I recommend this article from Cory Doctorow to help you understand why I think that approach is a problem.
I wonder what the response would be if the LLM was instructed to write a “pessimistic” reply. Can it?
My stab at it would be something like “In a world where everyone can write a symphony, most people still won’t, and in fact writing a symphony will look less rewarding than it does now.” Or to put it another way: television, and then the Internet, *did* unlock a Cambrian explosion of human creativity and ingenuity, just not the kind you expected and, increasingly, not the kind you wanted.
I wonder what the response would be if the LLM was instructed to write a “pessimistic” reply.
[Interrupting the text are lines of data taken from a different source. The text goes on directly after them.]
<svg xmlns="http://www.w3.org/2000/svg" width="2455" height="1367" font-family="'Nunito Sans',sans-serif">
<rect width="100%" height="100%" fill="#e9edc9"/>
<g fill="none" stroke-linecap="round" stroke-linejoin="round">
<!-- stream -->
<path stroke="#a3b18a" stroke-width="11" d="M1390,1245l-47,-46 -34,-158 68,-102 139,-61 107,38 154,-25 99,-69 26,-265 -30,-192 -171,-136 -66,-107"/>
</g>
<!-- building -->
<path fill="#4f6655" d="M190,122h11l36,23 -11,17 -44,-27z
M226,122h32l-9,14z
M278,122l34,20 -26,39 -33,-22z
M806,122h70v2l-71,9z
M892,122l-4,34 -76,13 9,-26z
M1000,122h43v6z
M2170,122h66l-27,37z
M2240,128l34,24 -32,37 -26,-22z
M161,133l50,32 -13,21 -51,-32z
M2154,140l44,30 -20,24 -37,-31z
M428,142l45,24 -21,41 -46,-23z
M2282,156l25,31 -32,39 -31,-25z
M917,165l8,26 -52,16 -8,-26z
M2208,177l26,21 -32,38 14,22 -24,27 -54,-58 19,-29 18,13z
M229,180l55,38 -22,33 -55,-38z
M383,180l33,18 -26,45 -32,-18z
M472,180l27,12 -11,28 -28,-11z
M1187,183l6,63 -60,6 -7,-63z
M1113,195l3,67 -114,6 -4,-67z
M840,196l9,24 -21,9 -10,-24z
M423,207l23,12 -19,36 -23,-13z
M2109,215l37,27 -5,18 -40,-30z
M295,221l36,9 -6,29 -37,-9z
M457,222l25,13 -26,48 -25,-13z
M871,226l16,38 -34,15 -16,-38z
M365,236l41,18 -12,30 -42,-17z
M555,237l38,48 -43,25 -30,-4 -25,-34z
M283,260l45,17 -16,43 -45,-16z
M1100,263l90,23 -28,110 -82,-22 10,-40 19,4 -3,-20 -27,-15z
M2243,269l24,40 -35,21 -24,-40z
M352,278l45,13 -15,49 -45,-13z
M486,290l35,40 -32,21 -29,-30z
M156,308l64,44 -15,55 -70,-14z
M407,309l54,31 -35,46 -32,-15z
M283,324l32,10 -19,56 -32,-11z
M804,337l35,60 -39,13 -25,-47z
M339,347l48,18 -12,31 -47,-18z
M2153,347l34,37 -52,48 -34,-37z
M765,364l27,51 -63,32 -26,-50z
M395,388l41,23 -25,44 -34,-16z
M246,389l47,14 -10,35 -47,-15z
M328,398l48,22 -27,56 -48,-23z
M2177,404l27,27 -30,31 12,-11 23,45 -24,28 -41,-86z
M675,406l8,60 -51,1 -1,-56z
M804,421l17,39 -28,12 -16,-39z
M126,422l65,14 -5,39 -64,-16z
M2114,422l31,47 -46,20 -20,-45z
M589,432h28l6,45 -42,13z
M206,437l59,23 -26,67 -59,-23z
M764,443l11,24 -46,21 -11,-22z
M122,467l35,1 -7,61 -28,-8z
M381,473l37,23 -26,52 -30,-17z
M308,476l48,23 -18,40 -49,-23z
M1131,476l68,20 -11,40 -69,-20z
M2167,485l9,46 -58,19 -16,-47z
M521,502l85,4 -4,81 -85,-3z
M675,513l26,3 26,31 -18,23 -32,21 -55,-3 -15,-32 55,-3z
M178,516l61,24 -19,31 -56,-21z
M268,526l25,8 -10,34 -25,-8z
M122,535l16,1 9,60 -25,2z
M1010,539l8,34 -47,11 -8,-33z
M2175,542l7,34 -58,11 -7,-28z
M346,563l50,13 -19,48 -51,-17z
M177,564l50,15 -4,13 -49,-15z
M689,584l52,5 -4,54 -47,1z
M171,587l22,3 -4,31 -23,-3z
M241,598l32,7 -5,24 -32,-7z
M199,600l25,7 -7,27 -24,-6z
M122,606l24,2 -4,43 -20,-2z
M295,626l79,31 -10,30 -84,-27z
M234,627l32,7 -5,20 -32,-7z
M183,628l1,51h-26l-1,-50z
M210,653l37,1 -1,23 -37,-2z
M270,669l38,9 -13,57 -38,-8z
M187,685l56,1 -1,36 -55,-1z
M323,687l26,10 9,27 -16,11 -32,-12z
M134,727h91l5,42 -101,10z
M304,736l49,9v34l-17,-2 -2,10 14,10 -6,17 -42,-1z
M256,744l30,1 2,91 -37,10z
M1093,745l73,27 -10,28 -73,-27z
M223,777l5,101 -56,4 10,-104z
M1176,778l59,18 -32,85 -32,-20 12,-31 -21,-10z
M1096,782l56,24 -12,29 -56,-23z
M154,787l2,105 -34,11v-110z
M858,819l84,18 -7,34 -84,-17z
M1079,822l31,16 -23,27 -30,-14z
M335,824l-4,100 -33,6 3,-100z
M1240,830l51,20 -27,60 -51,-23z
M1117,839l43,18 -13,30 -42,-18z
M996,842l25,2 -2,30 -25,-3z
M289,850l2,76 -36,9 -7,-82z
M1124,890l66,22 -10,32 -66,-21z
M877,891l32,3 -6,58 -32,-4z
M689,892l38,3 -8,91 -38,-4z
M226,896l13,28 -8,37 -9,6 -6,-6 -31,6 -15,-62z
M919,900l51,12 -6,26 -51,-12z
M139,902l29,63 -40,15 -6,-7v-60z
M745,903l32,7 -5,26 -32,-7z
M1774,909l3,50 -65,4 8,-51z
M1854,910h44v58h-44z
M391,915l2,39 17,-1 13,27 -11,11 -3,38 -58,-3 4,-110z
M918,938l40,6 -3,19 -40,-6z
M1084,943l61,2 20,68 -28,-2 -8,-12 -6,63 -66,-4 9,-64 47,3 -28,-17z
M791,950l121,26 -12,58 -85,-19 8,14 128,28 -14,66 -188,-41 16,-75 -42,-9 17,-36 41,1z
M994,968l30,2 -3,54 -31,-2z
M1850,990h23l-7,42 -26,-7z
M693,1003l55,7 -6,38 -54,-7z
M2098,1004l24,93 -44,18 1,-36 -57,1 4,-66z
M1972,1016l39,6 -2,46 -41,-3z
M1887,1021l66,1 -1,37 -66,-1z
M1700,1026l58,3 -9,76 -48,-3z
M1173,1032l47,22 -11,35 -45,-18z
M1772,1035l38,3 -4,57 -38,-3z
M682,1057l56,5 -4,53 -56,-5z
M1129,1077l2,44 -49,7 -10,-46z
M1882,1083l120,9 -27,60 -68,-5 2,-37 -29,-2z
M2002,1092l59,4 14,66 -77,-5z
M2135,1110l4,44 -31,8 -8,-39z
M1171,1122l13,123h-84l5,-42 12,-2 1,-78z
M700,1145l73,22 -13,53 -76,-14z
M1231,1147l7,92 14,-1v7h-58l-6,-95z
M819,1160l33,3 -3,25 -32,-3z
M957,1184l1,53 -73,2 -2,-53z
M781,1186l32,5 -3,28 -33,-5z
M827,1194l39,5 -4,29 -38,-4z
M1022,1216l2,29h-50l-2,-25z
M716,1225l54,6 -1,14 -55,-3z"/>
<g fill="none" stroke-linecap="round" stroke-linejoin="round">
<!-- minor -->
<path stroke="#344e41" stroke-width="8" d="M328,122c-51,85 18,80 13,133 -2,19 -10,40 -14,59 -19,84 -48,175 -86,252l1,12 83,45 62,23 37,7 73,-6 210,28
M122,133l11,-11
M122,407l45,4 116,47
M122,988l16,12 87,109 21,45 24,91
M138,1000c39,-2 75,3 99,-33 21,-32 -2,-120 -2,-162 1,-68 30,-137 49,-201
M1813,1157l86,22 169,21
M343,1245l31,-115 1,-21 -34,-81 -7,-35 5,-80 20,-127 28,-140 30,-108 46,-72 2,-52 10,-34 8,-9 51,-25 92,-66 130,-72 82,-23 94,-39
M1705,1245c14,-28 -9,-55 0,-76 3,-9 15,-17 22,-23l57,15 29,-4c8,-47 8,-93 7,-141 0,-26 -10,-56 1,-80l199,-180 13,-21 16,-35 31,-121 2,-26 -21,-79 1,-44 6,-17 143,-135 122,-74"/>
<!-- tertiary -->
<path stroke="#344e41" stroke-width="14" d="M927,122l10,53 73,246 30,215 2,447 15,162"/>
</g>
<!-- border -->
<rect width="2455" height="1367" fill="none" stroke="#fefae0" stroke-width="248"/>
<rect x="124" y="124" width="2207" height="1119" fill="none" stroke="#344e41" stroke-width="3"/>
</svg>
Can it?
Oh, probably. And, as we might anticipate, it will be a fairly banal and uninspiring pessimistic reply.
television, and then the Internet, *did* unlock a Cambrian explosion of human creativity and ingenuity, just not the kind you expected and, increasingly, not the kind you wanted.
Yes. I don’t think I could match the succinctness and clarity of Paul Virilio’s observation: “When you invent the ship, you also invent the shipwreck; when you invent the plane you also invent the plane crash; and when you invent electricity, you invent electrocution… Every technology carries its own negativity, which is invented at the same time as technical progress.”